- **Directions**
Translate this sentence from the passage below on MSU's new sports nutritionist into Spanish: "The tables are packed with strawberries and blueberries, pineapples and pickles, bananas, apples and an endless supply of Gatorade."

- **Text block**
□ □ □

White will obviously have a big role in helping players across the department to gain weight, lose it or just maintain where they are, depending on their need and the directive of their sport and position. But a big part of her job is education. Making sure football players know what a healthy plate at the cafeteria looks like and that they’re not just eating 5,000 calories of greasy burritos.
Ensuring the baseball team knows what time of day to eat which types of food (low fat foods and complex carbs before practice, simple sugars after). She’s even taken softball players on grocery shopping tours.
White started at MSU shortly after football training camp began, so it’s there where much of the early focus has been, and she’s moved pretty quickly.
Outside the weight room in the Seal Complex, MSU now has a fueling station (and will put them in outside other weight rooms, as well) to keep players hydrated and fed.
Recovery drinks, smoothies, snack mixes, fruit, milk and cereal, goldfish or pretzels – pretty much any snack or need players have – all available, with someone there to make sure they are partaking.
Recent NCAA legislation allowing for unlimited food and snacks has actually made that job much easier for people like White, giving her more variety to work with.
“More than just bagels, nuts and peanut butter,” White joked. “Giving them more of a choice and variety will keep them into snacking on foods that we’re offering and hopefully preventing them going out and getting unhealthy snacks.”
Another new addition comes in the stations set up after practice to keep players hydrated and fueled.
After each go-round on the field, multiple tables full of goods stand between players and the entrance to the facility, with another handful of staff members making sure everyone gets what they need.
The tables are packed with strawberries and blueberries, pineapples and pickles, bananas, apples and an endless supply of Gatorade.
It’s nice to have good food to eat, sure, but it’s important to their health, especially with what players put their bodies through.
And it’s also a sneaky way for White to control their intake.
“The fruit,” she said, “not only does it have simple carbohydrates, it also has a very high water content. So they don’t really know they’re drinking water, but they are. Anything that can help improve their performance is what we want.”
During these weeks of hot, hard camp, players are required to weigh in three times per day to make sure they haven’t lost [or gained] too much weight and are staying on their guided, healthy course. If something is off, White and the strength coaches and trainers get it fixed.
Say a lineman weighs too little after practice – he has to put the weight back on by weigh-in the next morning.
Of course, that can be easy enough to do, considering how much there is to eat.
On a given day, White says she’ll go through around eight boxes of cereal (just as a snack, not from breakfast), four table-sized trays of fruit, eight jars of pickles and as many as 200 Gatorade shakes. And those are the grab-at-your-own-leisure snacks.
In addition to the food lying around, MSU has bigger planned snacks delivered at different points during the day. Then, after all of those, they finally have their actual breakfasts lunches and dinner.
“Imagine Stromboli’s setting up 125 calzones for a snack,” White explained. “Then they go to the Hilton and eat a catered dinner. It’s a lot.”
Having a nutritionist is a new position for MSU, as well as a job many athletic departments across the country are adding, and it seems to be paying off quickly.
Weights are steady, cramps are down and spirits are up. At least at dinner time.

□ □ □

- **Information provided**
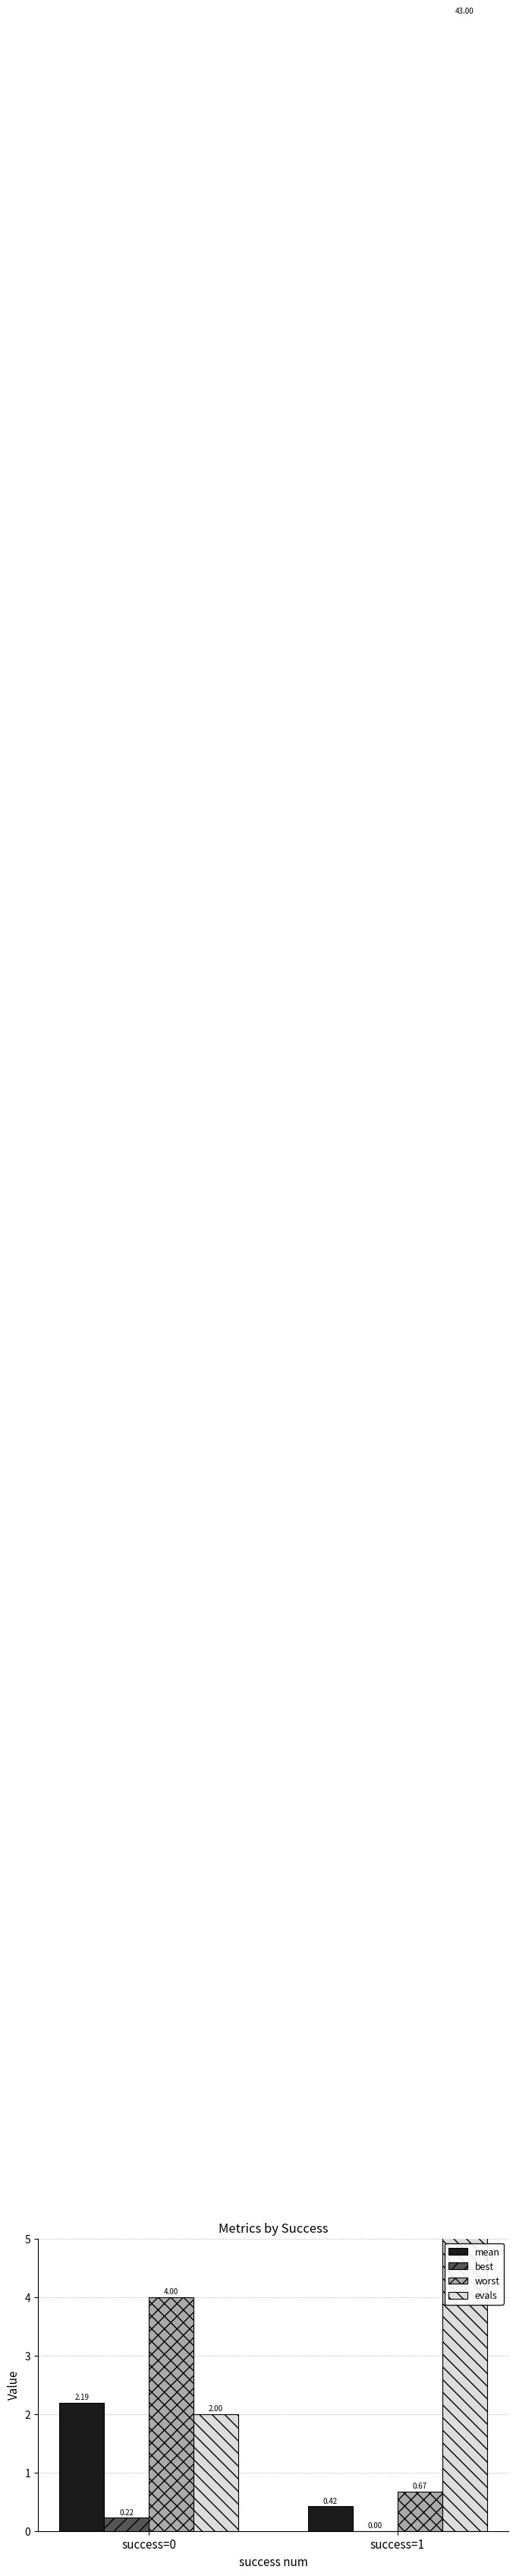

What is the total value across all series at success=0?

8.4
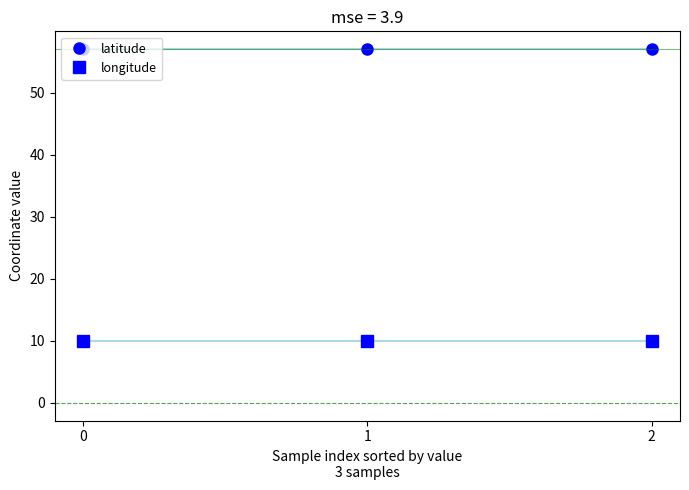

What are all the series names shown in the legend?

latitude, longitude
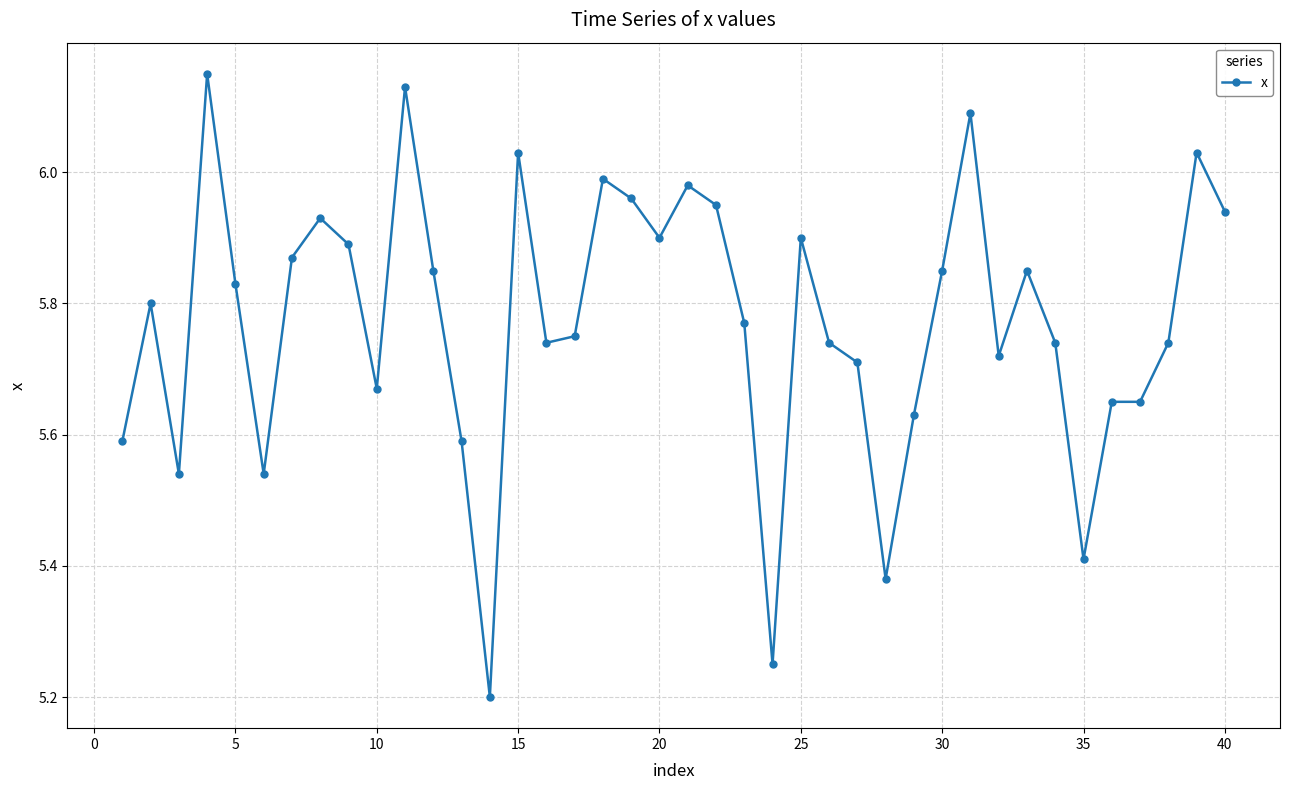

True or false: there are more than 0 points higher than both neighbors.

True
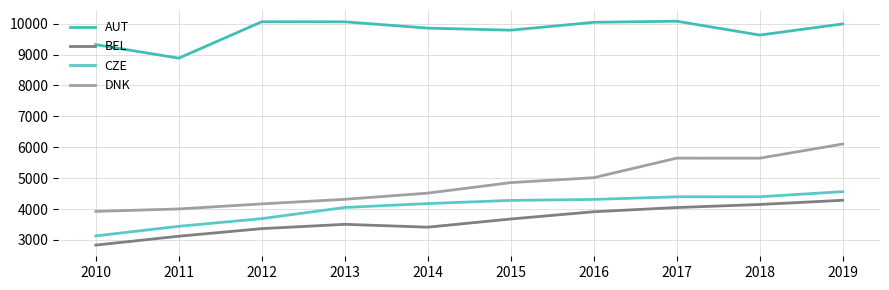

What is the difference between the maximum and minimum values in the DNK series?

2181.3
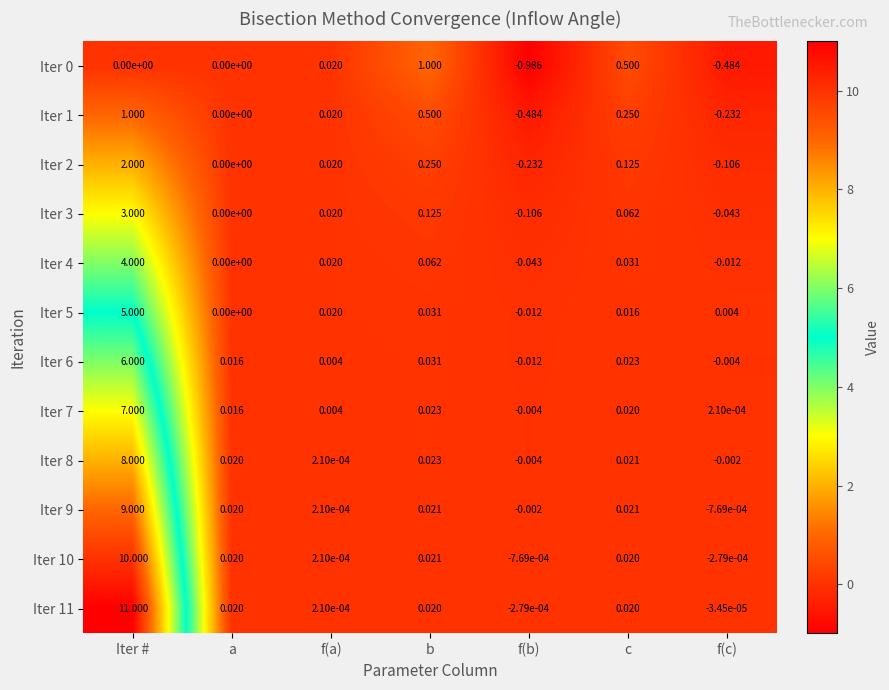

What is the greatest value displayed?

11.0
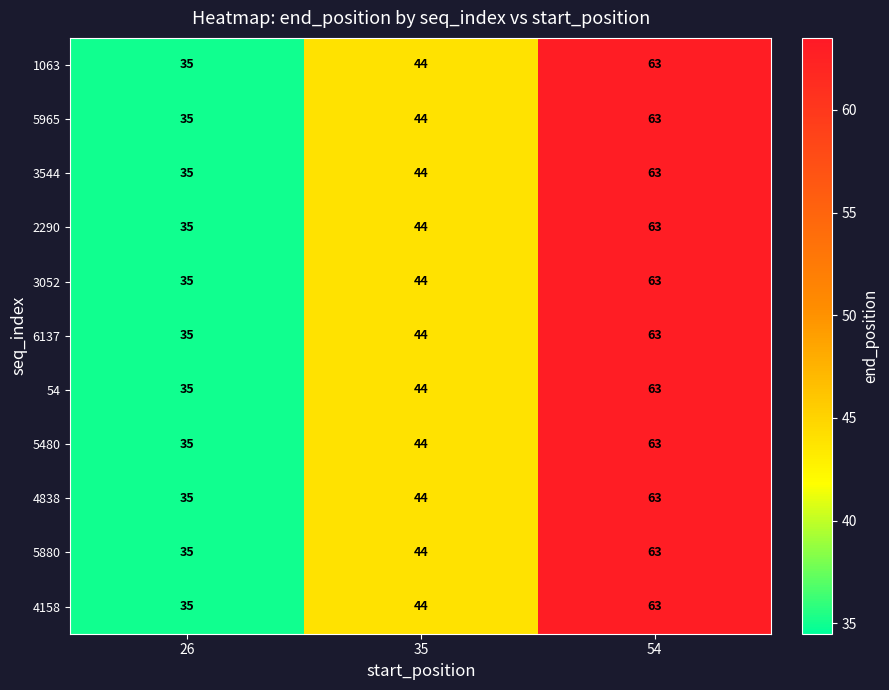

What is the sum of the 2290 values at 54 and 35?

107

□ □ □

- **Reply**
Las mesas están repletas de fresas y arándanos, piñas y pepinillos, plátanos, manzanas y un suministro interminable de Gatorade.